Mit dem Siegeszug von Smartphone und Smartwatch können viele dieser Parameter heute auch in hoher Qualität mobil erfasst werden. Dazu gehören zum Beispiel die Herzaktivitäten, wobei sich zwei Methoden durchgesetzt haben. Die einfachste ist das Ein-Kanal-EKG: Dabei werden zwei Elektroden zum Beispiel in eine Smartwatch integriert. Die Elektrode an der Rückseite des Gerätes hat Kontakt mit dem Trägerarm, die zweite Elektrode an der Oberseite der Uhr wird durch Berühren mit dem Finger der anderen Hand aktiviert. Im Automotive-Bereich werden sogenannte Multi-Touch-EKG eingesetzt. Dabei ist die EKG-Sensorik an verschiedenen Positionen wie Lenkrad, Schalthebel oder Armlehnen integriert. Das System erkennt automatisch, welche Elektroden Kontakt mit dem Nutzer haben. So können EKG-Messungen unbemerkt im Hintergrund erfolgen, und der Mensch verfügt dabei trotzdem über eine hohe Bewegungsfreiheit.

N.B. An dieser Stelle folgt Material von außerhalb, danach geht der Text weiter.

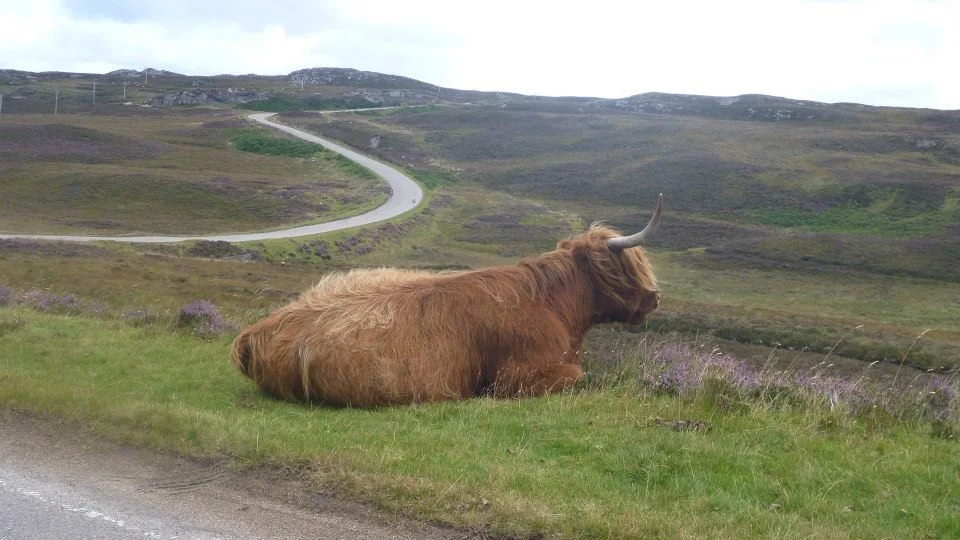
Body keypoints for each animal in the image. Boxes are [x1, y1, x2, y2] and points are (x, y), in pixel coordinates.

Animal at [231, 194, 663, 407]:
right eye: (631, 267)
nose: (654, 300)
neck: (554, 306)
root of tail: (257, 329)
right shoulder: (518, 378)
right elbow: (581, 377)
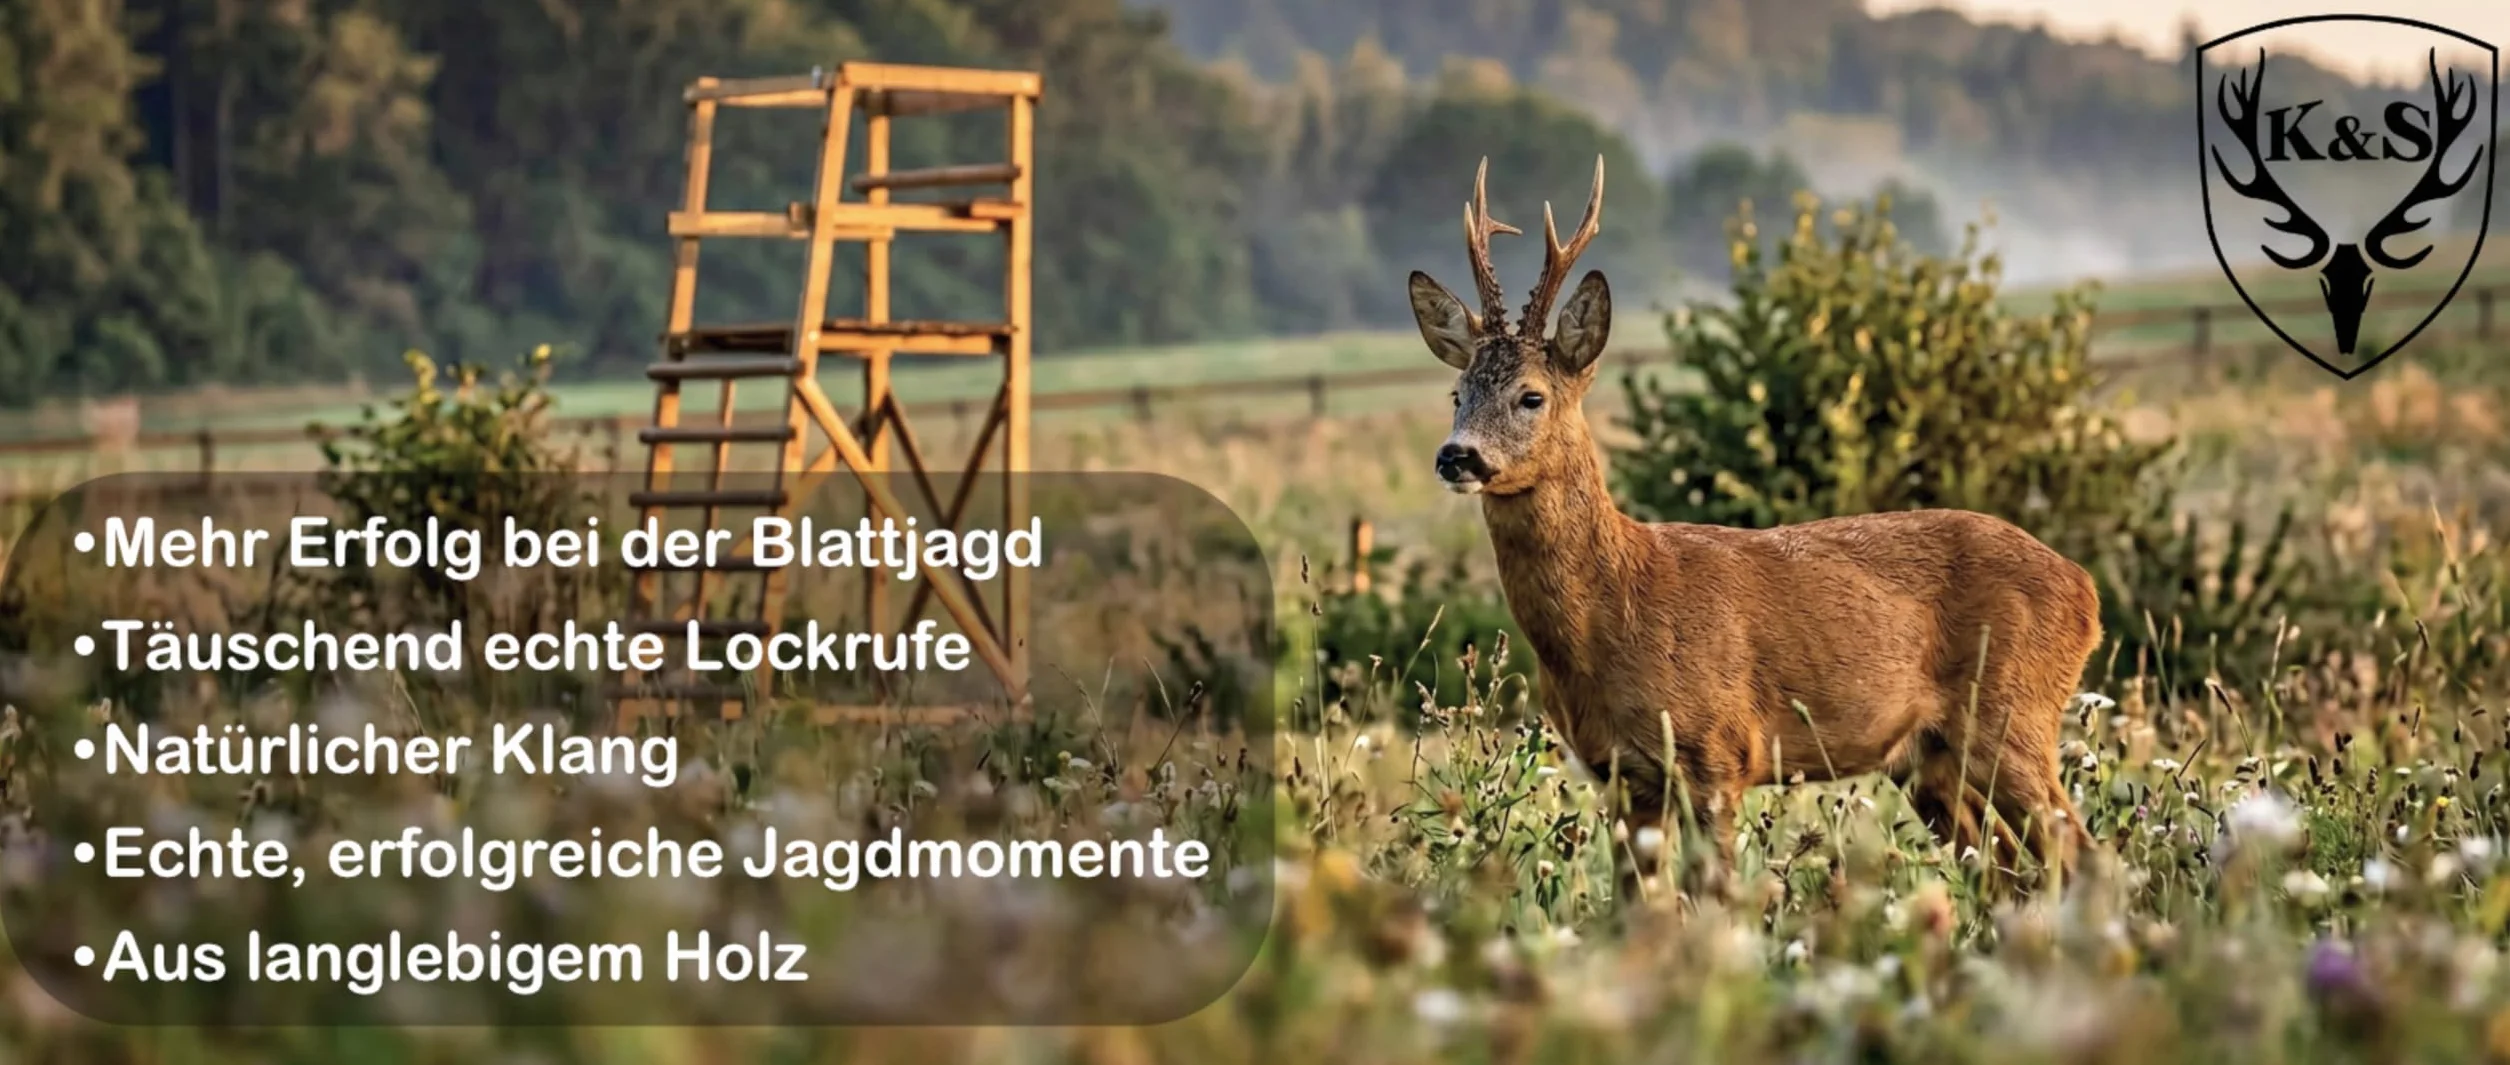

Vitalparameter über Licht analysieren

Völlig anders funktioniert die sogenannte Photoplethysmographie (PPG), bei der die Herzfrequenz optisch mit Hilfe von Infrarotlicht gemessen wird. Dabei wird erfasst, wie viel vom System ausgestrahltes Licht von der Haut reflektiert wird. Diese Menge ist abhängig davon, wie viel Blut durch die oberflächlichen Kapillaren fließt. Da bei jedem Pulsschlag die Blutmenge in den Kapillaren zunimmt, wird in diesem Moment mehr Licht absorbiert und weniger reflektiert. Das System rechnet die reflektierte Lichtmenge in eine Pulswelle um. Über diese Pulswellenanalyse lässt sich dann die Herzfrequenz ermitteln. Werden zur Erfassung des Lichts RGB-Kameras eingesetzt, kann über die Analyse der Rot-, Grün- und Blauanteile in den PPG-Signalen außerdem die Atemfrequenz und die Sauerstoffsättigung berührungslos bestimmt werden. Jüngste Studien haben gezeigt, dass das Pulswellensignal auch mit einer Kamera, die einige Zentimeter bis Meter von der Haut entfernt ist, gemessen werden kann.

Radarbasierte Sensoren

Sogar durch die Kleidung hindurch und über einige Meter Entfernung hinweg können Sensoren auf Basis von Radar Herz- und Atmungswerte erfassen. Dabei werden elektromagnetische Wellen mit einer Frequenz von zum Beispiel 60 Gigahertz genutzt, die vom Körper reflektiert werden. Anhand der zurückgeworfenen Strahlen erkennt der Sensor die durch die Pulswelle verursachte Vibration der Haut. Derartige Systeme werden bereits zur Überwachung des Fahrerzustands in LKWs, Zügen oder Flugzeugen eingesetzt.

Kameras lesen Emotionen

Viele Möglichkeiten zur Überwachung von Vitalparametern bieten außerdem Kamerasysteme. Neben der Photoplethysmographie können sie auch den Bewusstseinszustand einer Person erkennen. Spezielle CMOS-Kameras – meist mit einer Auflösung von ein bis zwei Megapixeln – nehmen dazu je nach Modell 30 oder 60 Bilder pro Sekunde im Infrarot-Spektrum auf. Ein nachgeschaltetes System wertet sie aus und analysiert beispielsweise die Blickrichtung des Fahrers oder die Häufigkeit des Lidschlusses. Daraus können dann Rückschlüsse auf eine Ablenkung oder zunehmende Ermüdung des Menschen gezogen und falls nötig ein Alarm ausgelöst werden. Heutige Lösungen erkennen – auch dank KI – kleinste Veränderungen im Verhalten, Schläfrigkeit, negative Emotionen und den möglichen Einfluss von Alkohol oder Drogen. Letztendlich kann sich so ein System ein vollständiges Bild vom physischen und emotionalen Zustand eines Menschen machen.